When I started writing (and wanting to publish) about 25 years ago I was stuck in a job I didn’t like and saw writing as a way to get away from having an asshole for a boss, not have to punch a time clock, and yeah, get rich. I wrote because I didn’t want a day job. The jobs changed, from machinist to newspaper reporter, to corporate writer, to public relations director, and I kept writing because I need that creative outlet, but there was always that thought that part of why I did it was to get away from having a regular job. Then I became a teacher.
I look at what kids write in my yearbooks, the artwork they give me during the year, the personal messages in their journals, and the comments and captions they add to pictures of us on Facebook, and now I wonder if I’d give up my job if I achieved that long-held dream of being a rich and famous author.
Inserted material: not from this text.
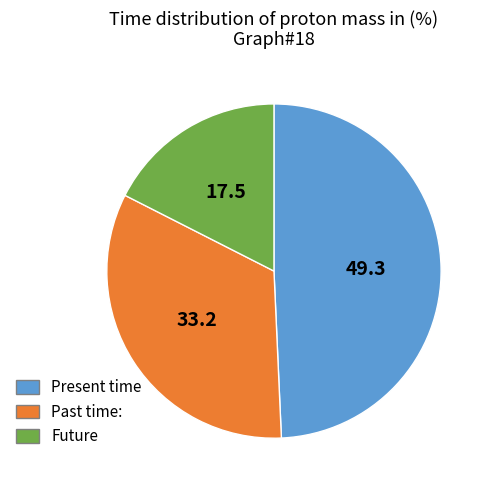

Between Past time: and Future, which is larger?

Past time:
Money can’t buy you the title of “best teacher ever”, or even “favorite teacher”. And no amount of fame can equal the feeling of a kid telling you that you’ve taught them something that made a difference and helped them out later.
On one hand, it’s kind of sad that I didn’t figure out what I wanted to be when I grow up until I was 40 years old. But then I look at some of my colleagues who went from high school to college, back to high school to teach and are now cynical or burned out and think it may have been better that I bounced around in the real world for a while. Not so good for building a retirement fund, mind you, but I think it’s better because I know what else is out there and am now doing what I do because I love it.
Of course, it should also be noted that I’m writing this the first week of summer break!